# Selected extract
Spacecraft properties
- Manufacturer: Lockheed Martin
- Launch mass: 3,100 kg (6,800 lb)
- Dimensions: 6.4 m × 2.6 m (21.0 ft × 8.5 ft)
- Power: 606 W Spacecraft: 293 W Payload: 313 W

Start of mission
- Launch date: 20 April 2004, 16:57:24 UTC
- Rocket: Delta II 7920-10C
- Launch site: Vandenberg SLC-2W

End of mission
- Disposal: Decommissioned
- Deactivated: 8 December 2010

Orbital parameters
- Reference system: Geocentric
- Regime: Low Earth
- Semi-major axis: 7,027.4 km (4,366.6 mi)
- Eccentricity: 0.0014
- Perigee altitude: 641 km (398 mi)
- Apogee altitude: 645 km (401 mi)
- Inclination: 90.007º
- Period: 97.65 minutes
- Epoch: 2004-04-20 15:57:00 UTC

= Gravity Probe B =

Orbital gravitational observatory

Gravity Probe B (GP-B) was a satellite-based experiment whose objective was to test two previously-unverified predictions of general relativity: the geodetic effect and frame-dragging. This was to be accomplished by measuring, very precisely, tiny changes in the direction of spin of four gyroscopes contained in an Earth-orbiting satellite at 650 km of altitude, crossing directly over the poles.

The satellite was launched on 20 April 2004 on a Delta II rocket. The spaceflight phase lasted until 2005; Its aim was to measure spacetime curvature near Earth, and thereby the stress–energy tensor (which is related to the distribution and the motion of matter in space) in and near Earth. This provided a test of general relativity, gravitomagnetism and related models. The principal investigator was Francis Everitt.

Initial results confirmed the expected geodetic effect to an accuracy of about 1%. The expected frame-dragging effect was similar in magnitude to the current noise level (the noise being dominated by initially unmodeled effects due to nonuniform coatings on the gyroscopes). Work continued to model and account for these sources of error, thus permitting extraction of the frame-dragging signal. By August 2008, the frame-dragging effect had been confirmed to within 15% of the expected result, and the December 2008 NASA report indicated that the geodetic effect was confirmed to be better than 0.5%.

In an article published in the journal Physical Review Letters in 2011, the authors reported analysis of the data from all four gyroscopes results in a geodetic drift rate of −6601.8±18.3 mas and a frame-dragging drift rate of −37.2±7.2 yr, in good agreement with the general relativity predictions of −6606.1±0.28 mas/yr and −39.2±0.19 mas/yr, respectively.

==Overview==

Gravity Probe B was a relativity gyroscope experiment funded by NASA. Efforts were led by the Stanford University physics department with Lockheed Martin as the primary subcontractor. Mission scientists viewed it as the second relativity experiment in space, following the successful launch of Gravity Probe A (GP-A) in 1976.

# Entries provided
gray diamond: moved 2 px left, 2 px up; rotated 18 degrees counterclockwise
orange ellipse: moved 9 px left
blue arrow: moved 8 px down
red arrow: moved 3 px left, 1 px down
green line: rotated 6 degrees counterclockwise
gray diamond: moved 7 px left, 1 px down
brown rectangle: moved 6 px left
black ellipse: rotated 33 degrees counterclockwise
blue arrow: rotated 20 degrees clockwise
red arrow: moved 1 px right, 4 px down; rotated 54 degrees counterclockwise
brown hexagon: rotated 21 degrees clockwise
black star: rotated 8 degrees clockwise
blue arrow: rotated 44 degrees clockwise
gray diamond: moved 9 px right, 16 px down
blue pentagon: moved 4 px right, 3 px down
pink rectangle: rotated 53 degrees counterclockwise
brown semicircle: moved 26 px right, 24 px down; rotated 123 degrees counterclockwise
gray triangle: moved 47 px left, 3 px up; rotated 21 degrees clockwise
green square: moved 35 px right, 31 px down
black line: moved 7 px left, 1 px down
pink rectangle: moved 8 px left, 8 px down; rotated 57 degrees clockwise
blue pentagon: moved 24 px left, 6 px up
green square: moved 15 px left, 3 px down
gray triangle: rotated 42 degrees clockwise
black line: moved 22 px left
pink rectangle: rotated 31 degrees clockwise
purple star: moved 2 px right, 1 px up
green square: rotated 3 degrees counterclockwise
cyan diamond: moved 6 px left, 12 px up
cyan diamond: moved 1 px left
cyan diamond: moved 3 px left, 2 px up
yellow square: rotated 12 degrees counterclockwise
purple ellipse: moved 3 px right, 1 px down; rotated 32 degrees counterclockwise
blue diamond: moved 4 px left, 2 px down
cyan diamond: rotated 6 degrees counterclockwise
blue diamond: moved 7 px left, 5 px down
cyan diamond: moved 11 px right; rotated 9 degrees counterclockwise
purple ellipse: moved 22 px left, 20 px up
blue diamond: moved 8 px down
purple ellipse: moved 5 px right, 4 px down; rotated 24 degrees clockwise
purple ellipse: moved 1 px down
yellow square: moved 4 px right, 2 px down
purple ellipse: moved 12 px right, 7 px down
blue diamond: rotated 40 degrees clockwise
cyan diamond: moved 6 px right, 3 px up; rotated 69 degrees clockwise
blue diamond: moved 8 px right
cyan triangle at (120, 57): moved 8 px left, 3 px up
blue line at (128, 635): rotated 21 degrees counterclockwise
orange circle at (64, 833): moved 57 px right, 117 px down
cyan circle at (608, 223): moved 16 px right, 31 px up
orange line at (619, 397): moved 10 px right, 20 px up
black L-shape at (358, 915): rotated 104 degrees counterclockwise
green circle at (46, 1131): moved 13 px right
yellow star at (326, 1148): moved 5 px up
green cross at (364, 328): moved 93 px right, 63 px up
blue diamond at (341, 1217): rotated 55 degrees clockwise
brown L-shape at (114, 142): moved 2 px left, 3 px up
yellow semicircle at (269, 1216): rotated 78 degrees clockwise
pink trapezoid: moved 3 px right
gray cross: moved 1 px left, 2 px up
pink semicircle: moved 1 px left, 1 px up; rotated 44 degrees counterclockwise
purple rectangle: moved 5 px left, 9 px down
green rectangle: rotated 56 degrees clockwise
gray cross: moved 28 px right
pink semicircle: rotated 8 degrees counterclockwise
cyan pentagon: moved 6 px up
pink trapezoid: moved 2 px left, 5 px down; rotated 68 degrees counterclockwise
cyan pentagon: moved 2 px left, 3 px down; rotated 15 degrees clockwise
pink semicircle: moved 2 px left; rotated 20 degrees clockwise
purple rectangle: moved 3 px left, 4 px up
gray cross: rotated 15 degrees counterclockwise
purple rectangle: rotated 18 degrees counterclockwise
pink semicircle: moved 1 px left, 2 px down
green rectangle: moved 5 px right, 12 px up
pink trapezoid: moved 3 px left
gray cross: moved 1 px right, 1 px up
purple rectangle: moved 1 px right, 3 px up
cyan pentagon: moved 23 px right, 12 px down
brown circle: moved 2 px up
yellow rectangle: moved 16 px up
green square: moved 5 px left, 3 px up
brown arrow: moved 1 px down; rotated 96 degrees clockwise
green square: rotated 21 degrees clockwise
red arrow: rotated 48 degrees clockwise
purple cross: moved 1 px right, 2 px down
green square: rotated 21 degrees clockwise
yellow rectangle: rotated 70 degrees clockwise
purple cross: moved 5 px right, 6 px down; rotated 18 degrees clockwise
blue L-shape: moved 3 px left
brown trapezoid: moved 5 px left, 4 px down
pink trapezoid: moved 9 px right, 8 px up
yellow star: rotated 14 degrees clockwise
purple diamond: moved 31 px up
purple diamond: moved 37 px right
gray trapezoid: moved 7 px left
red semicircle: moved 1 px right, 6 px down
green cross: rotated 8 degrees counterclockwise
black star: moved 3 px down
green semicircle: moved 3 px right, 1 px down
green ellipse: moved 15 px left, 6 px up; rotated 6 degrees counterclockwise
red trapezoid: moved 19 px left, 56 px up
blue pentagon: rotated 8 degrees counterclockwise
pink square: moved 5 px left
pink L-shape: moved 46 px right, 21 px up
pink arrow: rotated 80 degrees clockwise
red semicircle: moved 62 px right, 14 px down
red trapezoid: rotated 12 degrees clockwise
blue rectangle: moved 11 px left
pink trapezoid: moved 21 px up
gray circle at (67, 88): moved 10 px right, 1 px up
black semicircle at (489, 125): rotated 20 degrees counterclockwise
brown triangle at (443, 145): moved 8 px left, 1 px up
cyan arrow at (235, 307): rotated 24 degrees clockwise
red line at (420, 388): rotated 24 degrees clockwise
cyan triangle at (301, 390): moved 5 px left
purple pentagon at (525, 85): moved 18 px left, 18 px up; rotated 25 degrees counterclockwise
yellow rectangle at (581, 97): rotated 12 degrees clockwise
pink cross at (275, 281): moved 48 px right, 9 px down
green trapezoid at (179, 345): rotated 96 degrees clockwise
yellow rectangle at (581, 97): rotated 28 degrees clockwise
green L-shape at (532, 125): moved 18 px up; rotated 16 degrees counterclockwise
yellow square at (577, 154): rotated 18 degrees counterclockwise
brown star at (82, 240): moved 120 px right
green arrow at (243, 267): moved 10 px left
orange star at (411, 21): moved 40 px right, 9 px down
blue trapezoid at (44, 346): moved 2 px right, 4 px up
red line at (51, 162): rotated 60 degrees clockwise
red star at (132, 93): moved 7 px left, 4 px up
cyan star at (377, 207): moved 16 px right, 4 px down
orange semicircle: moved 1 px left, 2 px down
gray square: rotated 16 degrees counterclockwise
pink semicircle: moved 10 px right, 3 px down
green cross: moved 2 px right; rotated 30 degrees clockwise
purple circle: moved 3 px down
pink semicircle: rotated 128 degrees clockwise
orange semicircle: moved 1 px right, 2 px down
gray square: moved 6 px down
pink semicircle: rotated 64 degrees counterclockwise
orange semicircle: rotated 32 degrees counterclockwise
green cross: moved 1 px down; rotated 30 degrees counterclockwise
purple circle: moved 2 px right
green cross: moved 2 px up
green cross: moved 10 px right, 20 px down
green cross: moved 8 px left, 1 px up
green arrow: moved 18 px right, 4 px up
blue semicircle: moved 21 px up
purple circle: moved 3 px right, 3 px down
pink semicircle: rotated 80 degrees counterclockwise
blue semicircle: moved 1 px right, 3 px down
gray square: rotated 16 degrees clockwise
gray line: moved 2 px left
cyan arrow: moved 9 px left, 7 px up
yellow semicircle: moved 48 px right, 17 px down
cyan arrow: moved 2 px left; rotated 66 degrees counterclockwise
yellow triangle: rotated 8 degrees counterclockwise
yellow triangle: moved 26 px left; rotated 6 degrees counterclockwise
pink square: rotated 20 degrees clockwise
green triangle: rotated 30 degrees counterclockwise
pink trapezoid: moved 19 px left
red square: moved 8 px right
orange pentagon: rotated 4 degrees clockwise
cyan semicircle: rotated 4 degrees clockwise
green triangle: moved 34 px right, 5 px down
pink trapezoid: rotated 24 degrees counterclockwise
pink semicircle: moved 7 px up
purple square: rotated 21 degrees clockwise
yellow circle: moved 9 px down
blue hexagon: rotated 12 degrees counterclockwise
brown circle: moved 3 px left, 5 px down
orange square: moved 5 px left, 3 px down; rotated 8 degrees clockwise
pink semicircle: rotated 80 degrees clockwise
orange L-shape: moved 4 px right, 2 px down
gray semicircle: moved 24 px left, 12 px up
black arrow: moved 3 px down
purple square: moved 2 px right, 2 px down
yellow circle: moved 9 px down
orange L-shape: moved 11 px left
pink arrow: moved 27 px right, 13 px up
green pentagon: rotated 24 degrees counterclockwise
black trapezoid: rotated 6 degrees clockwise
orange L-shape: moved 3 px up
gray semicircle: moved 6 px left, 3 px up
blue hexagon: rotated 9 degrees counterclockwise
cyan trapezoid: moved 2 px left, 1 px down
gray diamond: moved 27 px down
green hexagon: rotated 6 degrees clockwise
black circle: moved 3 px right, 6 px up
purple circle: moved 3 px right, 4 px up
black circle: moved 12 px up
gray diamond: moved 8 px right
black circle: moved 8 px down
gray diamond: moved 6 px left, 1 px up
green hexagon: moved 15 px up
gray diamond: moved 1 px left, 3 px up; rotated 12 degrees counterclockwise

# The task
Rewrite the Gravity Probe B text between "Gravity Probe B (GP-B)" and "was Francis Everitt.", inclusive, renaming "gyroscopes" to "gyros" wherever it occurs.

# Exercise output
Gravity Probe B (GP-B) was a satellite-based experiment whose objective was to test two previously-unverified predictions of general relativity: the geodetic effect and frame-dragging. This was to be accomplished by measuring, very precisely, tiny changes in the direction of spin of four gyros contained in an Earth-orbiting satellite at 650 km of altitude, crossing directly over the poles.

The satellite was launched on 20 April 2004 on a Delta II rocket. The spaceflight phase lasted until 2005; Its aim was to measure spacetime curvature near Earth, and thereby the stress–energy tensor (which is related to the distribution and the motion of matter in space) in and near Earth. This provided a test of general relativity, gravitomagnetism and related models. The principal investigator was Francis Everitt.